La prosa debe ser fea y la poesía, ñoña

La sombra liberada


A la prosa se va con exigencias: que se sepa quién, dónde, cuándo, por qué. Que todo cuadre, que todo sea perfecto: los motivos, las causas y sus consecuencias, la revelación de una verdad aprehensible y lógica. Parece que la prosa se escriba para los malos lectores, a quienes hay que dárselo todo precocinado y, a veces, predigerido como un vómito. A la poesía solo se le pide el cómo y a veces nada, solo bellas palabras cultas y difíciles, dulcemente enlazadas, como por ejemplo perfumada sinécdoque. A la poesía se le exige muy poco, casi nada. Quien no sabe escribir un relato escribe poemas y seduce a jovencitas ingenuas con cuatro versos que contienen dos ingeniosas subordinadas. Y siempre antepone el adjetivo al nombre, como en pavoroso incendio.

A la poesía no se le exige ni tan solo que alcance el límite derecho de la hoja. Un derroche de papel y de blancura impresentable en esos tiempos de ecologismo consciente, cuando sabemos que el planeta se nos muere por el exceso de egolatría, de codicia y de narcisismo en verso libre. Ni tan solo se molestan en rimar. La poesía contemporánea debería estar prohibida. La mejor poesía que he leído se la debo a William Faulkner, que tuvo la precaución y la elegancia de escribirla en prosa. El intento de Baudelaire con la prosa poética estuvo bien, pero por lo visto no fue comprendido y los versificadores insisten en su manía contumaz.

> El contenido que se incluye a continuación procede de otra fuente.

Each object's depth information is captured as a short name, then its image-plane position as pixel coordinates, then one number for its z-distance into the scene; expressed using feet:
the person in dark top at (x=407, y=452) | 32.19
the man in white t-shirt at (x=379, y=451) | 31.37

La mañana en que me levanté con esos pensamientos tenía que ir a recoger un envío en una agencia de transportes que está en las afueras de mi ciudad triste y provinciana. Anduve por unas calles desconocidas y pensé que mi ciudad era mucho más extensa de lo que la había imaginado. Vaya chasco. Siempre me sentí extranjero y charnego, de modo que no me sorprendió nada desconocer los límites de la ciudad en la que habito.

Cuando andaba por una calle larguísima y de paredes lisas, blancas y simétricas, creí ver a mi madre en el fondo, bajo la sombra de un alero minúsculo. Mi madre sostenía algo en sus manos, algo parecido a una soga. Cuando estaba cerca de ella descubrí que era un cordón umbilical. Me di la vuelta a toda prisa, preso del horror.

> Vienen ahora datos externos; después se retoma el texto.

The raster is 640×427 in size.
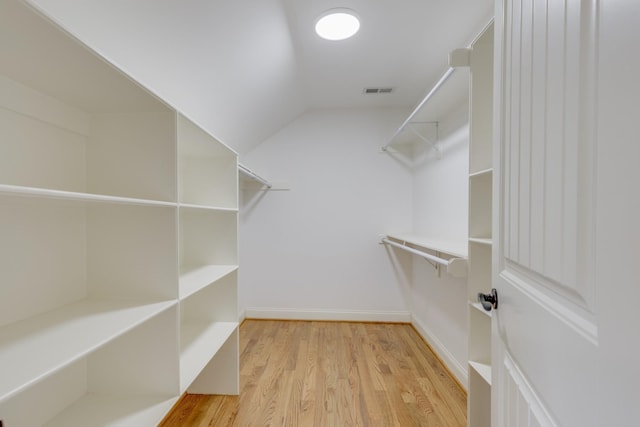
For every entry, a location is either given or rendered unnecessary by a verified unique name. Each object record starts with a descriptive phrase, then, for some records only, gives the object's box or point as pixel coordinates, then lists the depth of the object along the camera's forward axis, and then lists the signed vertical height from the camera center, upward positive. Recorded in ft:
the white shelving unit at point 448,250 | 4.38 -0.81
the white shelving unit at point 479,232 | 4.12 -0.36
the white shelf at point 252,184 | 9.67 +0.89
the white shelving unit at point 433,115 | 5.37 +2.48
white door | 1.12 -0.03
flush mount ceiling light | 5.16 +3.62
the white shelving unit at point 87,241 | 2.43 -0.37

Poco más allá vi la entrada a una librería de segunda mano y me metí en ella como el culpable que se oculta en un callejón para burlar a la policía. Me compré un ejemplar de la Ficciones de Borges editado por el Banco de Bilbao. Estaba nuevo. Nadie lo había abierto jamás y sus páginas olían a geranios. Me pidieron tres euros y me senté a leerlo en el bar de una familia china, en la plaza de Mossèn Cinto Verdaguer. Me cobraron un euro por el café, de modo que leí a Borges por un total de cuatro euros, que eran, más o menos, seiscientas setenta pesetas de cuando yo era joven. Entonces eso era mucho dinero.

Abrí el libro al azar y di con el cuento del Tema del traidor y el héroe. Lo leí de un tirón y a cada frase me sentía peor: estaba seguro de haber leído ese cuento en la juventud, y de que ese cuento no tenía nada que ver con el que leía ahora, acurrucado en el bar del chino. Ese cuento no se parecía en nada al que leí a los veinte años, y era mucho más breve. Cuando lo leí por primera vez, ocupaba unas veinte páginas y trataba de un héroe medieval que acude a una batalla y muere en ella de forma cobarde y poco elegante, y luego Dios le permite regresar a la vida para acudir de nuevo a la batalla y morir de nuevo en ella, pero victorioso y ejemplar. Ahora, sin embargo, el cuento de Borges ocupa solo cinco hojitas y trata de nacionalistas irlandeses en el siglo XX, y el asunto habla de un irlandés traidor (en catalán, botifler) que se las ingenia para quedar como un héroe cuando, en verdad, solo fue un delator. Es un cuento ingenioso y muy borgiano, pero no es para nada el cuento que leí siendo joven. Algo raro ha sucedido. Quizás la vida es eso tan raro que ha sucedido. No soy nada conspiranoico pero estoy convencido de que hay una oscura trama que pretende engañarme a costa de Borges y de sus cuentos cambiados que alguien deposita en el anaquel de una librería de segunda mano en la que me refugio para esquivar a mi madre y el cordón umbilical que blande como el verdugo su estricta cuerda.

Por todo eso aborrezco la poesía elegante y reivindico, desesperadamente, la prosa incomprensible y fea.